WORLD PRESS PHOTO
Le World Press Photo attribué à une image de funérailles à Gaza par Paul Hansen
Toutes les autres photos récompensées sont visibles sur le site du World Press Photo : www.worldpressphoto.org.
Le titre de photo de l'année du World Press Photo, le prix le plus prestigieux du photojournalisme, a été attribué, vendredi 15 février, à une image prise à Gaza en novembre 2012 par le Suédois Paul Hansen : elle montre les funérailles de deux enfants, tués par un missile lancé sur leur maison par l'armée israélienne. Les enfants de 2 et 4 ans sont transportés par leurs oncles, leur père ayant été tué dans l'attaque.
Une image que la photographe française Dominique de Viguerie, membre du jury, a qualifiée de "cinématographique" et d'"universelle".
Selon le président du jury, Santiago Lyon, de l'agence Associated Press : "Une bonne image doit frapper l'esprit, l'estomac ou le cœur. Et certaines, comme celles-ci, sont capable de frapper les trois à la fois."

::::

Consigne: Prolongez l'article sur le World Press Photo attribué à Paul Hansen en reprenant juste après sa dernière phrase.

::::

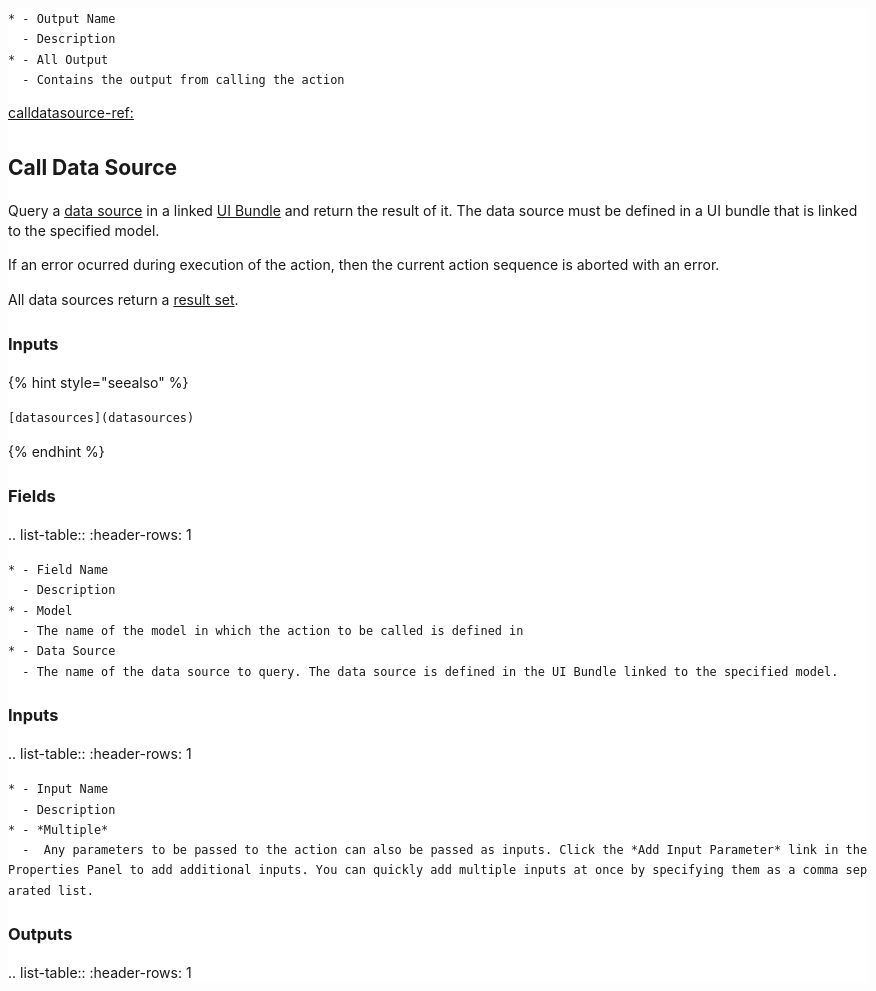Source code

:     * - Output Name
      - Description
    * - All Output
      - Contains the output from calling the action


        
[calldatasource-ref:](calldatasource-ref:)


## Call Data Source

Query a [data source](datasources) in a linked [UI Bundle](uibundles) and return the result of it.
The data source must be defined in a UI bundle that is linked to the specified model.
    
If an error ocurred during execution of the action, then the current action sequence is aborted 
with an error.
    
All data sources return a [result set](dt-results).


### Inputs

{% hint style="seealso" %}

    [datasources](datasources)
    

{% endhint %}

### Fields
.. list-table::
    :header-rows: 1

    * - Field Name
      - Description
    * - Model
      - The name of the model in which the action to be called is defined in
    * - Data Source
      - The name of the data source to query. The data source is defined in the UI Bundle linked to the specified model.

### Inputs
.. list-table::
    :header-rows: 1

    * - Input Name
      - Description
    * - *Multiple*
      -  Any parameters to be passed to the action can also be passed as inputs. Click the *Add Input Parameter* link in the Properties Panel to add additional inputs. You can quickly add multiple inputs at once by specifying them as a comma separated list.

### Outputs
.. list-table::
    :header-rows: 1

::::

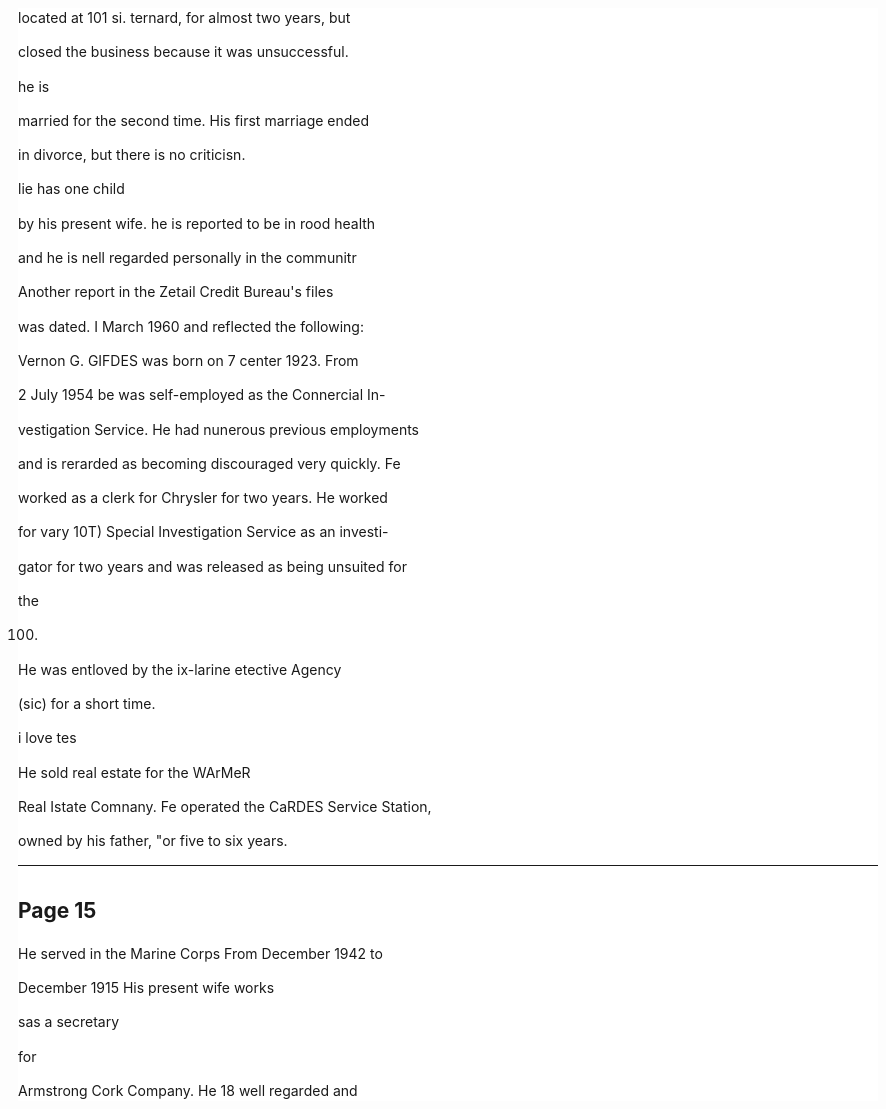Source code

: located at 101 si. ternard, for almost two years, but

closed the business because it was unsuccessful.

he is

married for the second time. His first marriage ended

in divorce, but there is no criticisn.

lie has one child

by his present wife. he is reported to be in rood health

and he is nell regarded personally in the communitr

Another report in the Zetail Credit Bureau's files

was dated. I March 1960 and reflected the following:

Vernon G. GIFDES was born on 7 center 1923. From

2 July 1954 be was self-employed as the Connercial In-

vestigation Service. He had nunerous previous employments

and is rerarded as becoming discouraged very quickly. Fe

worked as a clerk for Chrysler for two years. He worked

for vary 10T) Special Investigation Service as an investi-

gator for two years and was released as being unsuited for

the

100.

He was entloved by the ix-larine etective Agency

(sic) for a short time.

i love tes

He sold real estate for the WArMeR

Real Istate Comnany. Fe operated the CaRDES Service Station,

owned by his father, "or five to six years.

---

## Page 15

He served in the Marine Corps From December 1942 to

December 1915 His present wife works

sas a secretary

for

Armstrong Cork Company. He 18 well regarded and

::::

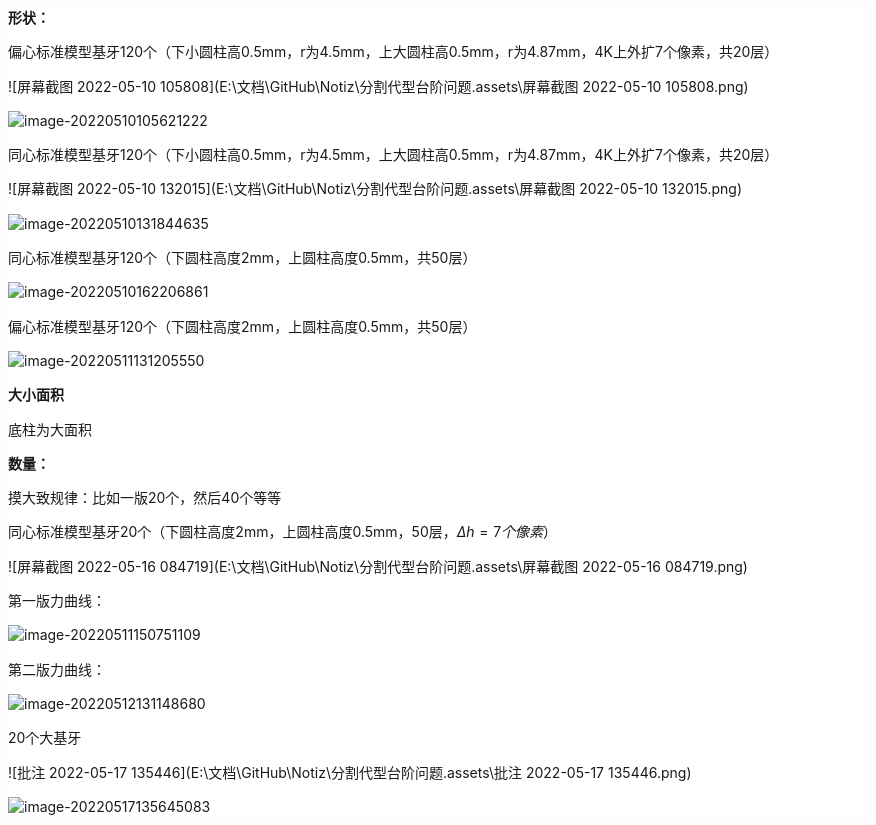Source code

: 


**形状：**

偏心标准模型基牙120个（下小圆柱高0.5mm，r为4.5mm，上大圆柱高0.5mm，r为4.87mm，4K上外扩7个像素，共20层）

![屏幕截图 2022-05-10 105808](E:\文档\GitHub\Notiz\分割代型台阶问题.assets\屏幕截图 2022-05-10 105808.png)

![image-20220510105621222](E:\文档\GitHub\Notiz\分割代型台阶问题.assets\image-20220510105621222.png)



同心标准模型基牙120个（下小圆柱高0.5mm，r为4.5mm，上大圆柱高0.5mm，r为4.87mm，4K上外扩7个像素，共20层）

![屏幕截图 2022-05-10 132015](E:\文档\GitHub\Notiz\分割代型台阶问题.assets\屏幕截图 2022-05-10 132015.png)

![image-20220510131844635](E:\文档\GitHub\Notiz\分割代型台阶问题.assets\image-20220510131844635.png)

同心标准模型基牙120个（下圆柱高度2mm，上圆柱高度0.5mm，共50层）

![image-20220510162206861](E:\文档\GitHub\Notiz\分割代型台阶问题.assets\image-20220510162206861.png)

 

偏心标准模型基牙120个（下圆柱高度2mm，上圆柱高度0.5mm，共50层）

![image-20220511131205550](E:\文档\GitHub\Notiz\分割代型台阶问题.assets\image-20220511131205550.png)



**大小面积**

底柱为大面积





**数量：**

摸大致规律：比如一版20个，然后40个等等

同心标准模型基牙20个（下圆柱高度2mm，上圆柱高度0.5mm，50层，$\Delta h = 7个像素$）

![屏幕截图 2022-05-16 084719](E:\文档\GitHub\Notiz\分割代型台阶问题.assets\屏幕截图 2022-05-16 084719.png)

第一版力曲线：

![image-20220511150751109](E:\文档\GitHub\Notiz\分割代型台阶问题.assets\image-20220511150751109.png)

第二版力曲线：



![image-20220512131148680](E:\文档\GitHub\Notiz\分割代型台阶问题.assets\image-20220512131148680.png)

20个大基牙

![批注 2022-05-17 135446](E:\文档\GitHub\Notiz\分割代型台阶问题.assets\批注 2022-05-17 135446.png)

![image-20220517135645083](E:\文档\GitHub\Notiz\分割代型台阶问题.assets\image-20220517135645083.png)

::::

Zone de réponse:
Les opérations militaires dans les territoires occupés et la Syrie sont les deux thèmes principaux retenus par le jury du World Press Photo : des combats, des bombardements, des victimes. Mais aussi une image de torture frappante – menée par des rebelles syriens contre un informateur du gouvernement, captée en direct par le Turc Emin Özmen.
Par Claire Guillot (à Amsterdam)
Toutes les autres photos récompensées sont visibles sur le site du World Press Photo : www.worldpressphoto.org.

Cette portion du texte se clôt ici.